### Records to process

* * * * *

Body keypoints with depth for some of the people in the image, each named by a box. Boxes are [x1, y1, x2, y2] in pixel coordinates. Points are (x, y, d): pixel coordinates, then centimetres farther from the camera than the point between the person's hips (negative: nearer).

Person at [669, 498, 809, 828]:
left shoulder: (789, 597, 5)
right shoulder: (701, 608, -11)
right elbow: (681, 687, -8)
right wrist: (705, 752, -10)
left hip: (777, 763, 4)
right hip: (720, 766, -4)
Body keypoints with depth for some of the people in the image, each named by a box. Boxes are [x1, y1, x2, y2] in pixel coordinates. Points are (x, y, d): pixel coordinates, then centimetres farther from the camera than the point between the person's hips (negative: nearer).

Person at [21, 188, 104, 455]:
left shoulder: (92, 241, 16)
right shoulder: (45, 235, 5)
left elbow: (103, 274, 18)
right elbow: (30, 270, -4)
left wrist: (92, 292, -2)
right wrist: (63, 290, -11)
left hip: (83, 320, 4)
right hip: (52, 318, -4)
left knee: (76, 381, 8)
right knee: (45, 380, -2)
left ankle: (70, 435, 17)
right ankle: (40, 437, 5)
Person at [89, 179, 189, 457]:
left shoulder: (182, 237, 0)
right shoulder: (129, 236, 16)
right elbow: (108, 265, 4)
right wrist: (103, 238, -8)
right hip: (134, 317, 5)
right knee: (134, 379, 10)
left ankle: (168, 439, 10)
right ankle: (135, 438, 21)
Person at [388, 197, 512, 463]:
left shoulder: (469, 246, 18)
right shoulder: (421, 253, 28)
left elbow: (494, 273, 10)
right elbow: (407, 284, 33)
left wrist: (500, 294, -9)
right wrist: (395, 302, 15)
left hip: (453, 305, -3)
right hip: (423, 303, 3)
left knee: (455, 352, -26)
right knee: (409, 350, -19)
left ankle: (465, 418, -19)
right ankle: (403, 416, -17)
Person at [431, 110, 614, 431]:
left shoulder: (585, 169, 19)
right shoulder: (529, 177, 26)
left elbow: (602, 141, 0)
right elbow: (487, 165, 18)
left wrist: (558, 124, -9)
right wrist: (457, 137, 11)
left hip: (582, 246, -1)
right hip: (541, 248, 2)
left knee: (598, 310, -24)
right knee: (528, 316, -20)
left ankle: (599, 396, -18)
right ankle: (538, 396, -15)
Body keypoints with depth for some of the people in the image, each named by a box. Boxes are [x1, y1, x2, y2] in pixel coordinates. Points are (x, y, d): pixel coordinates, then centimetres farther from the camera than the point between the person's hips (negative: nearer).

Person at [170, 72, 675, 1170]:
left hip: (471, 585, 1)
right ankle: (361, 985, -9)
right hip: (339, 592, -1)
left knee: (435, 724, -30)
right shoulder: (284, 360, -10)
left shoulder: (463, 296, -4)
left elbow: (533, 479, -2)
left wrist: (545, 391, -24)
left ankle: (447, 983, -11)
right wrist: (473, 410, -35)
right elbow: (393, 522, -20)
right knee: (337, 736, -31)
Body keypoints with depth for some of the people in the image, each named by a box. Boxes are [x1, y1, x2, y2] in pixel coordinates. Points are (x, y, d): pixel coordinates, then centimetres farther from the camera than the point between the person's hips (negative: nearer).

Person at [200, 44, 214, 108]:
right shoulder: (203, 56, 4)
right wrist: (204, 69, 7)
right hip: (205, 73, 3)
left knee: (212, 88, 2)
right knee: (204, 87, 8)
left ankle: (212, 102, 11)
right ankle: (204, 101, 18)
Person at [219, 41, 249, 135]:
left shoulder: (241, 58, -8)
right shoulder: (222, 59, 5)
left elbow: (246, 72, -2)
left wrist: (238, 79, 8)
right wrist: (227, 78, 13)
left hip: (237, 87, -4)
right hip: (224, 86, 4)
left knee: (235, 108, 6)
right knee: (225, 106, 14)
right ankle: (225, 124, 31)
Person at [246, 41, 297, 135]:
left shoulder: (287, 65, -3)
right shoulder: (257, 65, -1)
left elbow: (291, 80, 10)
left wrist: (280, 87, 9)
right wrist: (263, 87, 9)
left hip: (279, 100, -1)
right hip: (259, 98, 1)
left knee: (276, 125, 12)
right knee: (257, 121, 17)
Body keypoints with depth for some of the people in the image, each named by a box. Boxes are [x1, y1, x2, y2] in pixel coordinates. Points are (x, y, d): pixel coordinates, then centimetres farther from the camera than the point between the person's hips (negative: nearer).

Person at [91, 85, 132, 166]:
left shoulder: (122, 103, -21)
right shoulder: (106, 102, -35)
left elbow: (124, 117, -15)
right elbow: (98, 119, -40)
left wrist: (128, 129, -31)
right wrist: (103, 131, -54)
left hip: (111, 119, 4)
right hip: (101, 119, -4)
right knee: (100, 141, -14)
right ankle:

* * * * *

### Exercise prompt
Return every one of the lines above word for word, with nothing changed.

### Written response
Body keypoints with depth for some of the people in the image, each named by a box. Boxes are [x1, y1, x2, y2] in pixel coordinates. Points are (x, y, d): pixel coordinates, then centimetres farther from the camera than the point between the person's hips (negative: nearer).

Person at [669, 498, 809, 828]:
left shoulder: (789, 597, 5)
right shoulder: (701, 608, -11)
right elbow: (681, 687, -8)
right wrist: (705, 752, -10)
left hip: (777, 763, 4)
right hip: (720, 766, -4)
Body keypoints with depth for some of the people in the image, each named by a box. Boxes are [x1, y1, x2, y2] in pixel coordinates. Points are (x, y, d): pixel coordinates, then centimetres farther from the camera than the point between the person's hips (negative: nearer).

Person at [21, 188, 104, 455]:
left shoulder: (92, 241, 16)
right shoulder: (45, 235, 5)
left elbow: (103, 274, 18)
right elbow: (30, 270, -4)
left wrist: (92, 292, -2)
right wrist: (63, 290, -11)
left hip: (83, 320, 4)
right hip: (52, 318, -4)
left knee: (76, 381, 8)
right knee: (45, 380, -2)
left ankle: (70, 435, 17)
right ankle: (40, 437, 5)
Person at [89, 179, 189, 457]:
left shoulder: (182, 237, 0)
right shoulder: (129, 236, 16)
right elbow: (108, 265, 4)
right wrist: (103, 238, -8)
right hip: (134, 317, 5)
right knee: (134, 379, 10)
left ankle: (168, 439, 10)
right ankle: (135, 438, 21)
Person at [388, 197, 512, 463]:
left shoulder: (469, 246, 18)
right shoulder: (421, 253, 28)
left elbow: (494, 273, 10)
right elbow: (407, 284, 33)
left wrist: (500, 294, -9)
right wrist: (395, 302, 15)
left hip: (453, 305, -3)
right hip: (423, 303, 3)
left knee: (455, 352, -26)
right knee: (409, 350, -19)
left ankle: (465, 418, -19)
right ankle: (403, 416, -17)
Person at [431, 110, 614, 431]:
left shoulder: (585, 169, 19)
right shoulder: (529, 177, 26)
left elbow: (602, 141, 0)
right elbow: (487, 165, 18)
left wrist: (558, 124, -9)
right wrist: (457, 137, 11)
left hip: (582, 246, -1)
right hip: (541, 248, 2)
left knee: (598, 310, -24)
right knee: (528, 316, -20)
left ankle: (599, 396, -18)
right ankle: (538, 396, -15)
Body keypoints with depth for some of the people in the image, each named by a box. Boxes are [x1, y1, x2, y2] in pixel coordinates. Points are (x, y, d): pixel coordinates, then centimetres farther from the camera than the point between the person's hips (negative: nearer).

Person at [170, 72, 675, 1170]:
left hip: (471, 585, 1)
right ankle: (361, 985, -9)
right hip: (339, 592, -1)
left knee: (435, 724, -30)
right shoulder: (284, 360, -10)
left shoulder: (463, 296, -4)
left elbow: (533, 479, -2)
left wrist: (545, 391, -24)
left ankle: (447, 983, -11)
right wrist: (473, 410, -35)
right elbow: (393, 522, -20)
right knee: (337, 736, -31)
Body keypoints with depth for some of the people in the image, each named by a box. Boxes are [x1, y1, x2, y2] in pixel coordinates. Points are (x, y, d): pixel coordinates, then centimetres farther from the camera than the point between the person's hips (negative: nearer).

Person at [200, 44, 214, 108]:
right shoulder: (203, 56, 4)
right wrist: (204, 69, 7)
right hip: (205, 73, 3)
left knee: (212, 88, 2)
right knee: (204, 87, 8)
left ankle: (212, 102, 11)
right ankle: (204, 101, 18)
Person at [219, 41, 249, 135]:
left shoulder: (241, 58, -8)
right shoulder: (222, 59, 5)
left elbow: (246, 72, -2)
left wrist: (238, 79, 8)
right wrist: (227, 78, 13)
left hip: (237, 87, -4)
right hip: (224, 86, 4)
left knee: (235, 108, 6)
right knee: (225, 106, 14)
right ankle: (225, 124, 31)
Person at [246, 41, 297, 135]:
left shoulder: (287, 65, -3)
right shoulder: (257, 65, -1)
left elbow: (291, 80, 10)
left wrist: (280, 87, 9)
right wrist: (263, 87, 9)
left hip: (279, 100, -1)
right hip: (259, 98, 1)
left knee: (276, 125, 12)
right knee: (257, 121, 17)
Body keypoints with depth for some of the people in the image, each named by a box. Boxes are [x1, y1, x2, y2] in pixel coordinates. Points are (x, y, d): pixel coordinates, then centimetres farther from the camera than the point between the person's hips (negative: nearer).

Person at [91, 85, 132, 166]:
left shoulder: (122, 103, -21)
right shoulder: (106, 102, -35)
left elbow: (124, 117, -15)
right elbow: (98, 119, -40)
left wrist: (128, 129, -31)
right wrist: (103, 131, -54)
left hip: (111, 119, 4)
right hip: (101, 119, -4)
right knee: (100, 141, -14)
right ankle:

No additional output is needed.